I'm looking through a variety of SSL providers, but they all seem to provide "email certificates" which can double as client-certs that can be installed into a browser.
Does any company actually sell client-certificates and know what they're talking about?
X509v3 certificates can be restricted to specific uses. Some S/MIME certificates are restricted so that they can't be used for websites, but most are not.
Thawte no longer issues client certificates. My certificate from 2003 had a Cert Type" of "SSL CLient, S/MIME" indicating that they could be used for both email and for client certificates. My certificate from April 27, 2009 had only a single constraint, that it could not be used as a Certificate Authority.
Apple's iChat encryption certificate can only be used for SSL Client. You get this automatically if you are a me.com customer and enable secure iChat.
You may find that it is easiest to issue your own certificates. Many people do this and it works quite well. You will need to have the user load your own key as a CA.
A client certificate is typically only meaningful in the context a service who trusts it.
For example when a windows computer joins a domain, that client workstation generates a key pair (internally), and the domain controller signs it, and that signed pair (now becomes a cert, though not an X509 cert) and is used internally by windows. The cert is only meaningful to the domain controller.
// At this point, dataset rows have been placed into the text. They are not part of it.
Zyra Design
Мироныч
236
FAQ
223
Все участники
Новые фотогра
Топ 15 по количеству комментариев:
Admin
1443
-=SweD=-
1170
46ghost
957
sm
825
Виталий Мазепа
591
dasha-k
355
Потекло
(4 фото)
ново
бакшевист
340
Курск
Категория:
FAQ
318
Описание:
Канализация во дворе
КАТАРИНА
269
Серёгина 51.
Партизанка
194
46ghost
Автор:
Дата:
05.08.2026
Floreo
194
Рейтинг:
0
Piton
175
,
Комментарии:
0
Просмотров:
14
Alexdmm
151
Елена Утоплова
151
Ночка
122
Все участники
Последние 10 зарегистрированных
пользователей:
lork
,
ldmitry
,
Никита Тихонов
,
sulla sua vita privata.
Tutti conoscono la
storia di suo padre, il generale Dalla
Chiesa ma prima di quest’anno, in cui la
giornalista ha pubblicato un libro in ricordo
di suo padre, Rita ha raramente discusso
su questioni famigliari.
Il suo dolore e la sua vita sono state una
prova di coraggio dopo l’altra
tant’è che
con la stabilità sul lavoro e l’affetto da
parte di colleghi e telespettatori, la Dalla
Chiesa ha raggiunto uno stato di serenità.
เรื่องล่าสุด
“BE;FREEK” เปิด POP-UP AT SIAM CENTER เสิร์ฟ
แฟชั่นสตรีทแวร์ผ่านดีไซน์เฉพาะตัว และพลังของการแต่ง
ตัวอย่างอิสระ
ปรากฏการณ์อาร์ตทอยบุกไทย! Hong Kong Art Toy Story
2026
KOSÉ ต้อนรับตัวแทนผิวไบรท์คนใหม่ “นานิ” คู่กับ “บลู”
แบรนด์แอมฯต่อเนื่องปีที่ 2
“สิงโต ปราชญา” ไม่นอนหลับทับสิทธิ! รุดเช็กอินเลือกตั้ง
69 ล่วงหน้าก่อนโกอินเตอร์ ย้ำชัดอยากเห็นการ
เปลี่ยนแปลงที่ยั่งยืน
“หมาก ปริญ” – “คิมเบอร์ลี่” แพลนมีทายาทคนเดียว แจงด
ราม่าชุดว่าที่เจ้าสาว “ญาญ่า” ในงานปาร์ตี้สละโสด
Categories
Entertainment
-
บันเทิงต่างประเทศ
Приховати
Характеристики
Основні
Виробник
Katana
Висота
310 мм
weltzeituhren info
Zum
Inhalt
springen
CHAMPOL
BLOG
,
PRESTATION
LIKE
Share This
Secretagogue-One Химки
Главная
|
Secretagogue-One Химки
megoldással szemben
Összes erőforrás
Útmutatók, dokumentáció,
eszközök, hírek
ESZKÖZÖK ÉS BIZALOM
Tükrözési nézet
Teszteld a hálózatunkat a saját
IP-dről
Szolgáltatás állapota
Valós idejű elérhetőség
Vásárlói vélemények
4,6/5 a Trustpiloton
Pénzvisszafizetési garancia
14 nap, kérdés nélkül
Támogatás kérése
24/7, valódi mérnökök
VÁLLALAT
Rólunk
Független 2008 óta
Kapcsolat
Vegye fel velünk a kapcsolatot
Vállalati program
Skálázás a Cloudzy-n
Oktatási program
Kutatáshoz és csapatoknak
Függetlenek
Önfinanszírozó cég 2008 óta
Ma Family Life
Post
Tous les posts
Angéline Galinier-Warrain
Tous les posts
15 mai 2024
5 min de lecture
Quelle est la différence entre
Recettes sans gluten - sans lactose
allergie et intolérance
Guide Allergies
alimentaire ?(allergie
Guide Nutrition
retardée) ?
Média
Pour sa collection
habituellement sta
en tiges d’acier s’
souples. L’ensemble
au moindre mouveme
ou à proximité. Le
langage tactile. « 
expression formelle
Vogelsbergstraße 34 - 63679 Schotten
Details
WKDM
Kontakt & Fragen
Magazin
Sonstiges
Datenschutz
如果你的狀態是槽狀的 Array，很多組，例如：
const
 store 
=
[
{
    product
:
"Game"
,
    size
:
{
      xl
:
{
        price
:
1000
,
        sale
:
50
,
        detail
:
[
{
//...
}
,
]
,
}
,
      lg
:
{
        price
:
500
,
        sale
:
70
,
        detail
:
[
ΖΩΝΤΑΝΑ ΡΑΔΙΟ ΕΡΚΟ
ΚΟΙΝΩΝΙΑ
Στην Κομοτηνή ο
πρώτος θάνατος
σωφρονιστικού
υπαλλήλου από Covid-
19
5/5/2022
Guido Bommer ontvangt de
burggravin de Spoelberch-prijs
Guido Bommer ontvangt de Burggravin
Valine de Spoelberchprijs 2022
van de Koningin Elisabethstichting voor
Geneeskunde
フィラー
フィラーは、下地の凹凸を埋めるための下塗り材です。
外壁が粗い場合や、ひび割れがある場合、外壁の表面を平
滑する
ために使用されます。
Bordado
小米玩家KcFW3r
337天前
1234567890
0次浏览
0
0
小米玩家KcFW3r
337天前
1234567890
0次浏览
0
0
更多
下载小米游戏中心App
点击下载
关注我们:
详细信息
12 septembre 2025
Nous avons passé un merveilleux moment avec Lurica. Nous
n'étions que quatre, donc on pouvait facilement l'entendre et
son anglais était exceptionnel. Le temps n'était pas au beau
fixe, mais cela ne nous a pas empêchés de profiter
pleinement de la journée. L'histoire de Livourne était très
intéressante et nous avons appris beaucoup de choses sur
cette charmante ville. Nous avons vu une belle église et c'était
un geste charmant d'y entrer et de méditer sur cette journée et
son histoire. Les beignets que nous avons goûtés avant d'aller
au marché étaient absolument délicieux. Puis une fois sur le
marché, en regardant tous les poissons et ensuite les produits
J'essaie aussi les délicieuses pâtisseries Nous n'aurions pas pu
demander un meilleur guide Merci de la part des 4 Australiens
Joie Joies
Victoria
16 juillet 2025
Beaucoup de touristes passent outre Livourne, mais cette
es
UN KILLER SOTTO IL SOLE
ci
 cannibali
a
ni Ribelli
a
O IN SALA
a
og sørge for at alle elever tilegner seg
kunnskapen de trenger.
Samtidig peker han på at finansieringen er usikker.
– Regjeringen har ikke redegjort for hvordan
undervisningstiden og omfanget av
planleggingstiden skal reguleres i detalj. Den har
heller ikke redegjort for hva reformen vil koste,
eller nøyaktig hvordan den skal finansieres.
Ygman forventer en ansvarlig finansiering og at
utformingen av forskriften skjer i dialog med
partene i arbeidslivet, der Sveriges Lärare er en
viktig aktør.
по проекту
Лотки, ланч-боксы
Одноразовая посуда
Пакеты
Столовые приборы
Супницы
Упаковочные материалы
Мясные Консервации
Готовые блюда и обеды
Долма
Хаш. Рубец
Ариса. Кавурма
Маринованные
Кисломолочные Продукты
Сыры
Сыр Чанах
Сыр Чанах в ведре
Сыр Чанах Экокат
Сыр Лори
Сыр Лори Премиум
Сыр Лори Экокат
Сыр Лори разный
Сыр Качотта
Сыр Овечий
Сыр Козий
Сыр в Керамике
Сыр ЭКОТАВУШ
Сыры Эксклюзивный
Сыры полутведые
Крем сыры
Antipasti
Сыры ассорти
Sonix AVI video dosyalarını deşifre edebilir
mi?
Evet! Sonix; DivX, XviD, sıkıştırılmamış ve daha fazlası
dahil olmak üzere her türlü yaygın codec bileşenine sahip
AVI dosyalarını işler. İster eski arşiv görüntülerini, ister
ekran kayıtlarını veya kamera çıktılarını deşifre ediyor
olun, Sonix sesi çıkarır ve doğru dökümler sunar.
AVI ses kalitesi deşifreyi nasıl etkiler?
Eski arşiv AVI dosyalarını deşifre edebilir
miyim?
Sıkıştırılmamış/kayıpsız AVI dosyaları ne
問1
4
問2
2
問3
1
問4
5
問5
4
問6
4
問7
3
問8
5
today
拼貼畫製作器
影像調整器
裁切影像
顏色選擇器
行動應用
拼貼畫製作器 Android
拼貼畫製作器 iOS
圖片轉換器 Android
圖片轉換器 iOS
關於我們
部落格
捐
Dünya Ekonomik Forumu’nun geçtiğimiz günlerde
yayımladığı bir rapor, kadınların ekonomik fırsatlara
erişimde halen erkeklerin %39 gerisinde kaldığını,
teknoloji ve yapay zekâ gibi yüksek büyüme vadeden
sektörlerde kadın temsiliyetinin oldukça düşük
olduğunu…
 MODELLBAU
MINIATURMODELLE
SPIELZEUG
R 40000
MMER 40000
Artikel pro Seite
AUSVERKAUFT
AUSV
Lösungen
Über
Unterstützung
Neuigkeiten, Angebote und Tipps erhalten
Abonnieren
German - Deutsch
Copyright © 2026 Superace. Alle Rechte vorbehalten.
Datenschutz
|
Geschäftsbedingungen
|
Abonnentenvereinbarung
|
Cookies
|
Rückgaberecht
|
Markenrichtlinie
Normally large organizations who run their own CA issue client certs to people who wan to use SSL auth to access secure sites.
The reason that client certificates are probably rare on the internet at large, is the revocation problem. For Thawte to issue you (personally) a client cert would mean that they would have to be responsible for managing revocation for it. In order for it to be cost effective, there would be a large number of certs out there; and they would constantly be being revoked, since individuals constantly individual security lapses.